Later chapters revert to more conventional ideas, including the Vulcan's being armed with Shrike and LGBs during the Falklands campaign. The latter were never actually used, but I doubt that it was ever envisaged that this would have involved a 'laser designator being operated by one of the crew in the bomb-aimer's position' - targets would actually have been marked by soldiers on the ground. More exotic (non Falklands) projects envisaged the Vulcan as, for instance, a 'fighter' fitted with a suitable radar, perhaps an AWG-9, and armed with an arsenal of missiles, like Sea Dart or the AIM-54 Phoenix, mounted under the wings. Other options considered included suppression of enemy air defences (SEAD) using multiple TV Martels under a Vulcan, and maritime strike with half-a-dozen Sea Eagles tucked into the bomb bays of redundant Nimrod AEW 3 airframes or even A400 transports which could potentially dispense as many as twenty-seven from rotary launchers in the freight bay.
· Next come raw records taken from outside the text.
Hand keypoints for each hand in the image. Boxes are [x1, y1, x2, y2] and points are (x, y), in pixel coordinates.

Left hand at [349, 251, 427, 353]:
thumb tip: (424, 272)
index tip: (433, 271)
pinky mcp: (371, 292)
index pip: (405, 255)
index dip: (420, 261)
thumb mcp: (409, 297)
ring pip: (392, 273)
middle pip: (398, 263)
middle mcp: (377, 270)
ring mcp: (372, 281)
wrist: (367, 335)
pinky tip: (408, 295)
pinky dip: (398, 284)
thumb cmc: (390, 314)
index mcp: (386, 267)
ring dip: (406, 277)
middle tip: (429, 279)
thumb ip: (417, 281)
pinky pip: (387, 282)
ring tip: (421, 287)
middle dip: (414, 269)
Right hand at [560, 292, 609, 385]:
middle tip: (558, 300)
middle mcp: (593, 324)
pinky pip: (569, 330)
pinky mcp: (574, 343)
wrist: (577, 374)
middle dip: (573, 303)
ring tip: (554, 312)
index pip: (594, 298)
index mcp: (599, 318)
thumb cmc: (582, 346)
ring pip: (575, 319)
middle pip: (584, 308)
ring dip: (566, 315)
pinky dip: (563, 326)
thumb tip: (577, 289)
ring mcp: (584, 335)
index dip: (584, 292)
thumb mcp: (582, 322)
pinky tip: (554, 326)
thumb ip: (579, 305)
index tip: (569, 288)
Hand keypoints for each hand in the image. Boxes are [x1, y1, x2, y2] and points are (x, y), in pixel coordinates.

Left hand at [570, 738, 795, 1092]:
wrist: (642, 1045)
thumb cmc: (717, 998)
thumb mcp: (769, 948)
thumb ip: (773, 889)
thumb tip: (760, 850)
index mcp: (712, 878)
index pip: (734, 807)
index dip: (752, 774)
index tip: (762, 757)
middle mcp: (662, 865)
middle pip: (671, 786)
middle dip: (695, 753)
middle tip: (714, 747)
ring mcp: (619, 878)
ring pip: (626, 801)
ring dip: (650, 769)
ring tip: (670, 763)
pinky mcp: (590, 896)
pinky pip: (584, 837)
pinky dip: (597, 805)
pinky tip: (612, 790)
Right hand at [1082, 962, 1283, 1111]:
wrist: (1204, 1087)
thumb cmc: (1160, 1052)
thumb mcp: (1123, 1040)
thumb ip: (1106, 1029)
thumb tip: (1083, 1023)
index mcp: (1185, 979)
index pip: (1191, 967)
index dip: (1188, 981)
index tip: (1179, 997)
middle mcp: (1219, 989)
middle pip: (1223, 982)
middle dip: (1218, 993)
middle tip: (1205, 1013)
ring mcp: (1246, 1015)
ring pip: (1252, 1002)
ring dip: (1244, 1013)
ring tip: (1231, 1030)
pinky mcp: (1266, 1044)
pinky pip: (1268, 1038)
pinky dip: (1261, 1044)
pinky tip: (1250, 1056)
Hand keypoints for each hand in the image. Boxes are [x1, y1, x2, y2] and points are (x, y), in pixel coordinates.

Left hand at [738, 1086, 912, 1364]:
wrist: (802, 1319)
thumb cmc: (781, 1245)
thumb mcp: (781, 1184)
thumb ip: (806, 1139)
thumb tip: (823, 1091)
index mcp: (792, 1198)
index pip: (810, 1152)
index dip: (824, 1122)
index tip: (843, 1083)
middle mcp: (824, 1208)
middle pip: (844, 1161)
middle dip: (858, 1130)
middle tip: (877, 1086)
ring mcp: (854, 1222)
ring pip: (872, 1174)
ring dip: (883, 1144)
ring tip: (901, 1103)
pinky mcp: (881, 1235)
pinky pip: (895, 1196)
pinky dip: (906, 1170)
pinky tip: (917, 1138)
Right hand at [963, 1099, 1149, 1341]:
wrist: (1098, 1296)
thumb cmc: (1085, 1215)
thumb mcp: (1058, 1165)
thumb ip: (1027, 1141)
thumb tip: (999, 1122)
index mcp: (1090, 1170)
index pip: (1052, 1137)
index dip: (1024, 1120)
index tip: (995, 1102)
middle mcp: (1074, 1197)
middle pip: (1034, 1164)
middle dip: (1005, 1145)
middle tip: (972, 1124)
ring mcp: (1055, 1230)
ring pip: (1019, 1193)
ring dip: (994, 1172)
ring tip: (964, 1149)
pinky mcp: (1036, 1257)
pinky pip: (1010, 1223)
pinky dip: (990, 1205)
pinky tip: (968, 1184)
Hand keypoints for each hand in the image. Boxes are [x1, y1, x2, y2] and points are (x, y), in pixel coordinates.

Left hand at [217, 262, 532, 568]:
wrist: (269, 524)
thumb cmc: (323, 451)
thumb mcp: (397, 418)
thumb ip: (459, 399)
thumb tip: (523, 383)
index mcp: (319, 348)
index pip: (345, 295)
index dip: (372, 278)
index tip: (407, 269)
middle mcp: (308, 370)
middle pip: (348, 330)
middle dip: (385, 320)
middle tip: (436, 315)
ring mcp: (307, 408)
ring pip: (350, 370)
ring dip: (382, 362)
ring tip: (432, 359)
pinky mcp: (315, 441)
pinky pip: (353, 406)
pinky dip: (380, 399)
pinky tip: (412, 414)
All of this just skims the surface of a book that provides details of scores of fascinating ideas and design concepts, most of which came to nought, vividly illustrating Gibson's point that 'for every piece of hardware that enters service, a thousand paper studies were conducted.' And 'illustrating' is the operative word, as the book is packed with pictures of hardware and mock-ups, artists impressions of selected projects that never made it and well over a hundred scale general arrangement drawings (all rendered by the author) of weapons and missiles and at least another fifty of aeroplanes. Many of these aircraft are actual types, mostly Vulcan's, armed with a variety of potential weapons, the rest are of projected aeroplanes that never materialised. The whole 192-page A4 casebound package is very well presented. There is an index and the text, which contains a great deal of information that was new to this reviewer, is well written. The story that the book tells is, inevitably, more about what might have been than what actually was, but it is never less than interesting.